▸ Textabschnitt:
:::::
Frankreich, MJC Elbeuf
Meine gesamte Schulzeit war mein Plan für meinen späteren Werdegang relativ klar: ichwollte direkt nach dem Abi studieren, sowohl das Studienfach als auch der Standort waren schon früh entschieden. Kurz vor den Abiturprüfungen kam dann jedoch der Gedanke auf, dass ein Freiwilligenjahr im Ausland vielleicht gar nicht so schlecht wäre. Als ich dann vom europäischen Solidaritätskorps hörte, ging alles relativ schnell, und letztendlich habe ich mich dann für ein Projekt in der Normandie entschieden – eine Entscheidung, die ich bisher keine Sekunde bereut habe.
:::::
▸ Datenauszug:
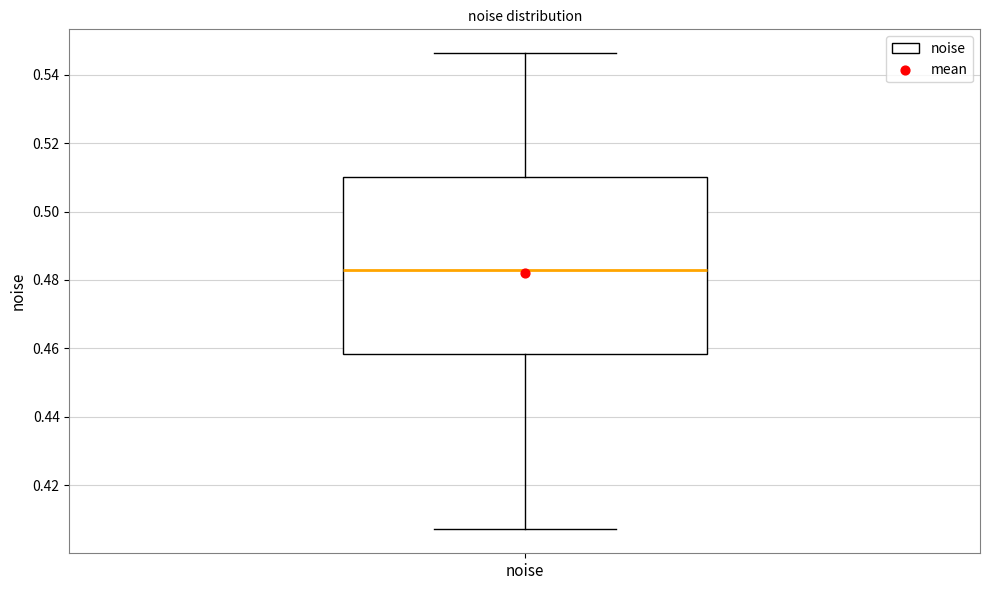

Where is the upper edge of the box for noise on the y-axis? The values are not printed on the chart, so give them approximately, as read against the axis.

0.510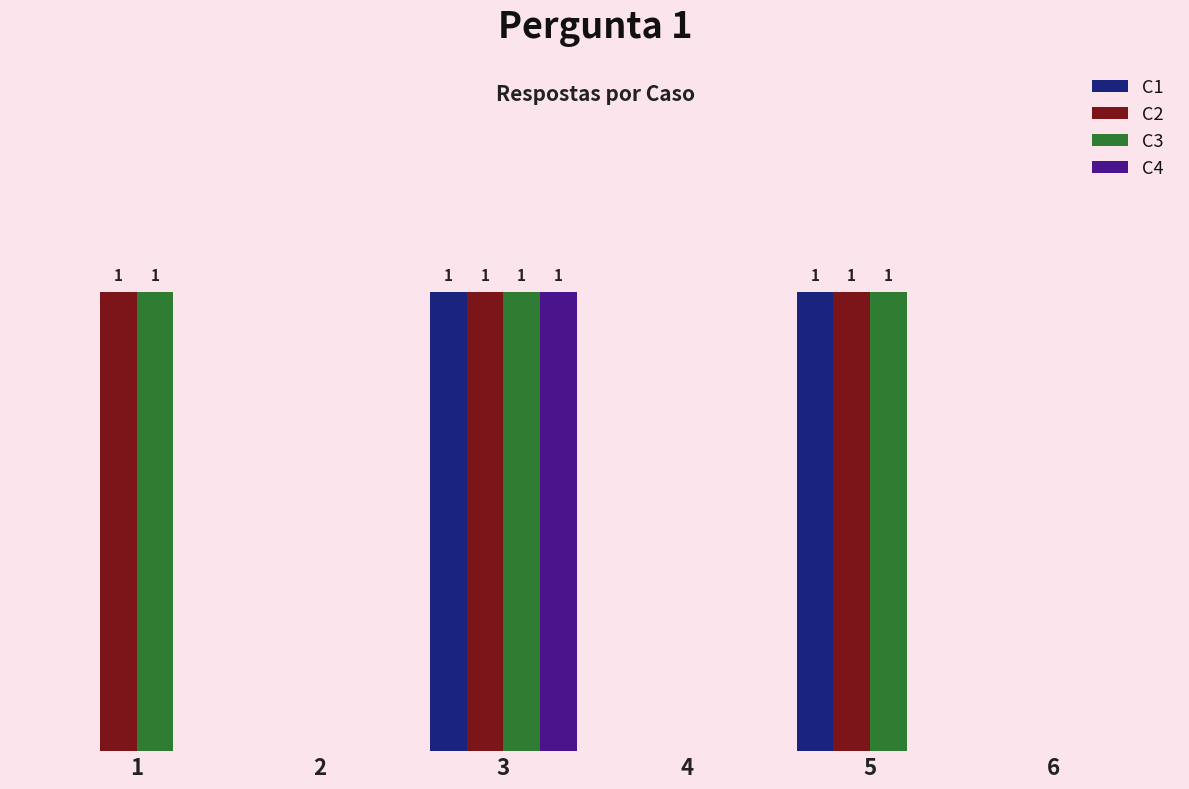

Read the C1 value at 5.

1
:::::
▸ Arbeitsaufträge:
#1 Nenne die Region, in der das Projekt liegt, für das sich die schreibende Person im Text über das Freiwilligenjahr entschieden hat.
#2 Schreibe den Text über das Freiwilligenjahr in Frankreich nach seinem letzten Satz weiter.
Die Daten spielen dafür keine Rolle.

▸ Lösungen:
#1 Die Normandie.

#2
Als ich Mitte September dann in Frankreich ankam, schien bis auf die üblichen, kleineren Startschwierigkeiten alles direkt zu funktionieren. In unserer fünfsprachigen WG mit Mitbewohnern aus Serbien, Bulgarien, Italien und Spanien verstanden wir uns sofort sehr gut, was sich unter anderem durch einen bis heute anhaltenden kulinarischen Austausch zeigte (ich trage regelmäßig Kässpätzle dazu bei). Auch im Projekt, in dem meine Hauptaufgabe das Vorbereiten und Durchführen von wissenschaftlichen Workshops mit Kindern ist, fand ich sehr schnell meinen Platz, was sicherlich auch der Faszination geschuldet ist, die ich selbst für diese Dinge mitbringe (und mal ehrlich: Wer wäre nicht von Workshops wie selbstgebauten Raketen oder selbstgebauten Fotoapparaten begeistert? 😉) Ich bekam daher das Gefühl, innerhalb von sehr kurzer Zeit komplett angekommen zu sein – und auch wenn dieses Gefühl sicher berechtigt war, so war es doch nicht komplett richtig.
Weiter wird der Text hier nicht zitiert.